Divorce does not eliminate a child’s wishes to spend time with certain family members at certain locations, especially during the holidays. These wishes have special meaning and may be part of the stress a family suffers during divorce. For legal and parenting reasons, however, child custody and visitation should not be readily modified.
First, failure to comply with a custody and visitation agreement can have legal consequences if a parent does not agree to the change. Courts must approve any modifications if the parents do not agree to a deviation or it may impose sanctions.
Shifting parenting schedules upon a child’s wishes undercuts the time and consideration that went into negotiating a reasonable schedule. Co-parenting becomes improvisation instead of planning and predictability.

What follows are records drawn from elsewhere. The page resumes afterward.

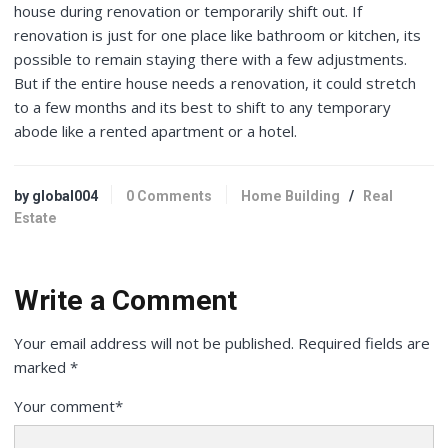
house during renovation or temporarily shift out. If
renovation is just for one place like bathroom or kitchen, its
possible to remain staying there with a few adjustments.
But if the entire house needs a renovation, it could stretch
to a few months and its best to shift to any temporary
abode like a rented apartment or a hotel.
by global004
0 Comments
Home Building
/
Real
Estate
Write a Comment
Your email address will not be published.
Required fields are
marked
*
Your comment
*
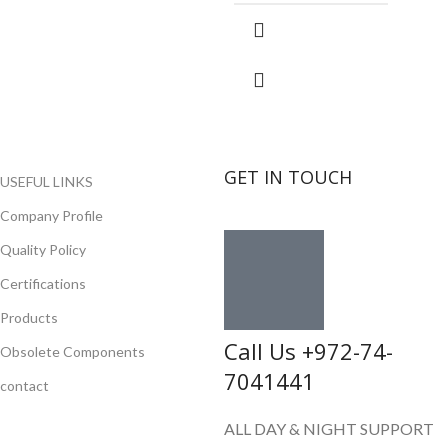
GET IN TOUCH
USEFUL LINKS
Company Profile
Quality Policy
Certifications
Products
Call Us +972-74-
Obsolete Components
7041441
contact
ALL DAY & NIGHT SUPPORT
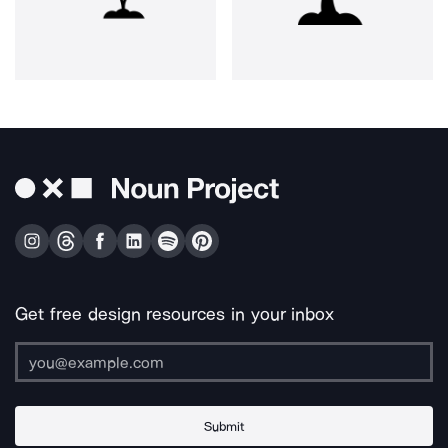
Get free design resources in your inbox
Submit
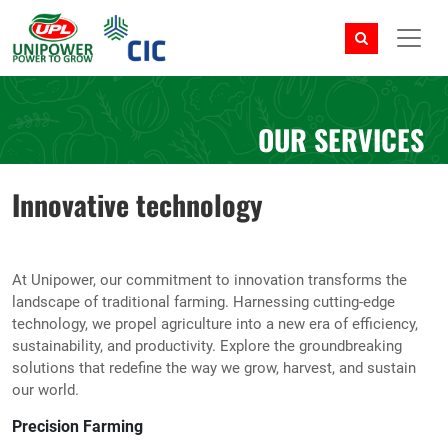
OUR SERVICES
Innovative technology
At Unipower, our commitment to innovation transforms the
landscape of traditional farming. Harnessing cutting-edge
technology, we propel agriculture into a new era of efficiency,
sustainability, and productivity. Explore the groundbreaking
solutions that redefine the way we grow, harvest, and sustain
our world.
Precision Farming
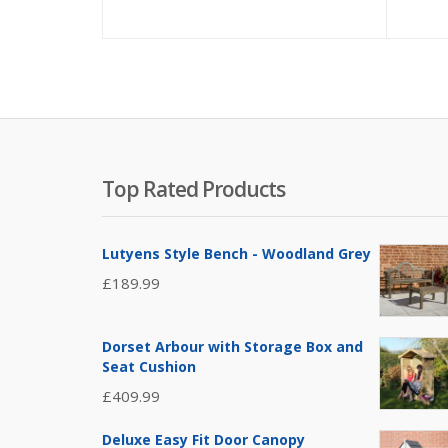
Top Rated Products
Lutyens Style Bench - Woodland Grey
£
189.99
Dorset Arbour with Storage Box and
Seat Cushion
£
409.99
Deluxe Easy Fit Door Canopy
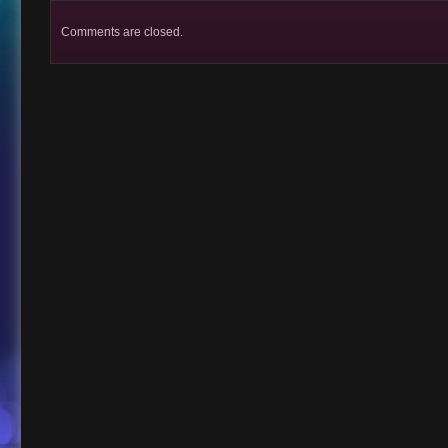
Comments are closed.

Changing these schedules can also cause resentment if a child prefers one parent during the holidays and then follows this preference during spring break and summers. This can increase hostility between a child’s parents and reduce the child’s expectations for predictability and consistency and strengthen their belief that they can set the terms of visitation and custody and upset a family’s schedule.
Changing schedules also puts off the time where the child must accept the idea that their parents are separated and there are changes in the family’s lives. This loss and emotion cannot be avoided. Support, compassion and understanding will be more beneficial instead of random scheduling changes.
Parents should cooperate with meeting some of these needs, however. They can decide to celebrate part of the holiday together. Some schedules may be modified for special events or if a child is exhibiting signs of depression or problems at school.
An attorney can help parents negotiate and prepare a custody and visitation agreement that is fair and reasonable. They can also assist with their enforcement.